Section 6 — Common Mistakes
| Mistake | Symptom | Fix |
|---|
Forgot git reflog expire --expire=now --all | git rev-list --all is clean, but git log -g still shows <bad-sha> | Run Step 10, then Step 11 |
Forgot git remote prune origin | git branch -ra still lists origin/<contaminated-branch> | Run Step 8 |
| Skipped Step 9 (local refs) | A stale tag or PR ref keeps the bad object reachable, so git prune does nothing | Run Step 9 then Step 11 |
Pasted <token> verbatim into PR title | Forbidden string returns via GitHub's commit API | Edit PR, force-push again, reopen |
Used git pull after the rewrite | Contaminated objects resurrected from local reflog | Delete clone, re-clone fresh |
Used git filter-branch instead of git filter-repo | Slow, error-prone, deprecated | Use git filter-repo |
| Skipped secret rotation because "history is clean" | Secret already on someone's laptop / in CI logs / in GitHub's archive | Rotate. Always. |
Section 7 — References
docs/v2/22-worktree-parallel-agents.md — git hygiene context, lock-file
rules, orphan-ref handling. Parallel-agent setups multiply the risk that a
stale ref or unpushed worktree resurrects the bad object.

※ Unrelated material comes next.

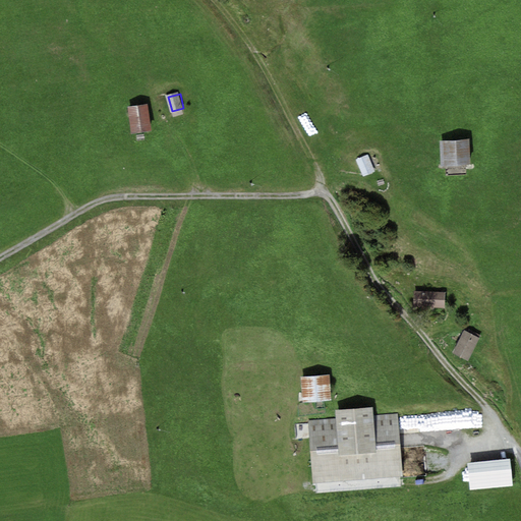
[(150,106),(129,108),(132,134),(152,132),(150,106)]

docs/wiki/08-git-hygiene-and-branching.md — branch lifecycle, naming, and
the broader hygiene story this skill plugs into.
scripts/review/repo_hygiene.py — pre-commit scanner that catches forbidden
tokens, personal paths, bidi controls, and legacy names. Run before every
commit during a scrub.
Scope
Applies to: any repo on the orama-system stack.
Does not modify external archives (e.g., GitHub's REST archive, third-party
mirrors, package registries) — those require separate takedown requests.